**DESCRIPTION OF THE TASK**
Starting at the line that contains "1. tablet (199,40,458,250)", retype each line to the end of the listing below. Include both ends, but not the pictures.

* * * * *

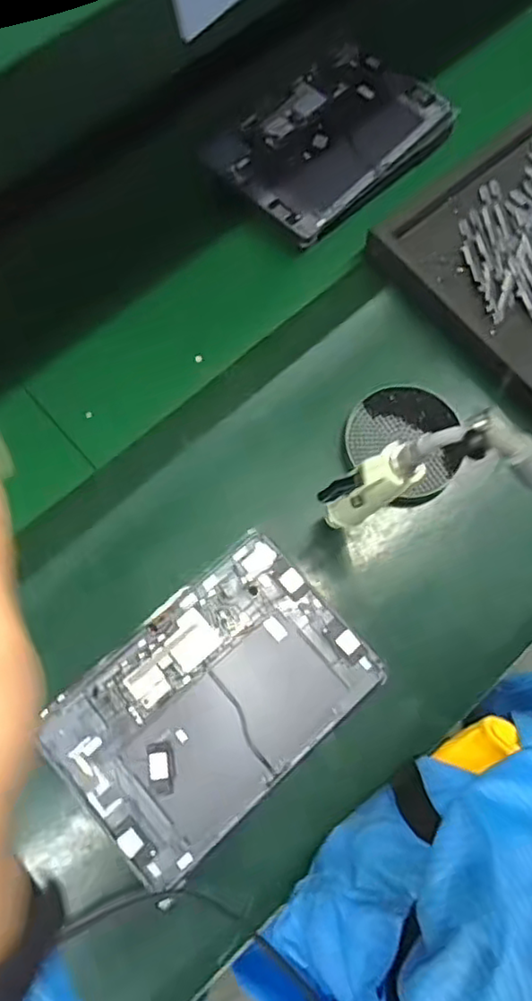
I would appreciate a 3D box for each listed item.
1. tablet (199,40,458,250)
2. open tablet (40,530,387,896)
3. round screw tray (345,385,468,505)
[{"bbox_3d":[0.075,-0.409,0.723,0.257,0.009,0.177,-41,76,-12],"label":"tablet"},{"bbox_3d":[-0.044,0.165,0.540,0.248,0.009,0.168,-40,80,-13],"label":"open tablet"},{"bbox_3d":[0.133,-0.055,0.621,0.106,0.021,0.111,-6,72,-1],"label":"round screw tray"}]

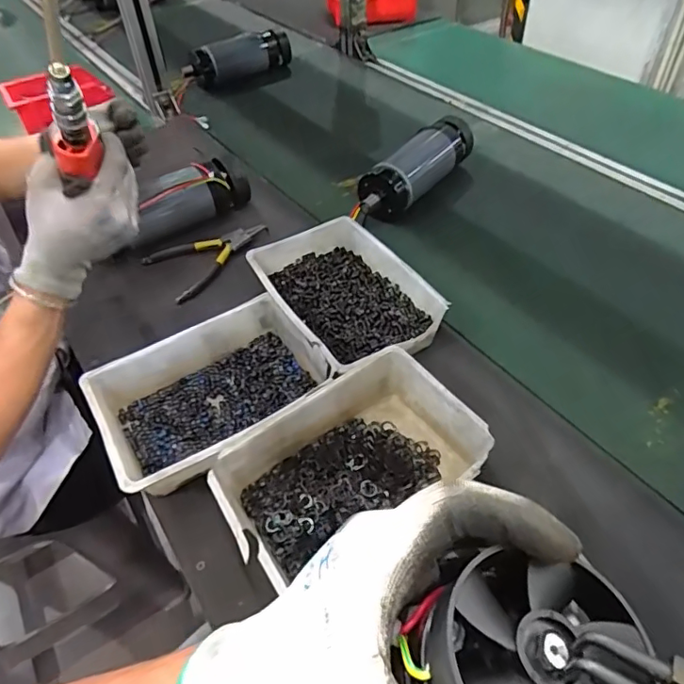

* * * * *

**RESPONSE AREA**
1. tablet (199,40,458,250)
2. open tablet (40,530,387,896)
3. round screw tray (345,385,468,505)
[{"bbox_3d":[0.075,-0.409,0.723,0.257,0.009,0.177,-41,76,-12],"label":"tablet"},{"bbox_3d":[-0.044,0.165,0.540,0.248,0.009,0.168,-40,80,-13],"label":"open tablet"},{"bbox_3d":[0.133,-0.055,0.621,0.106,0.021,0.111,-6,72,-1],"label":"round screw tray"}]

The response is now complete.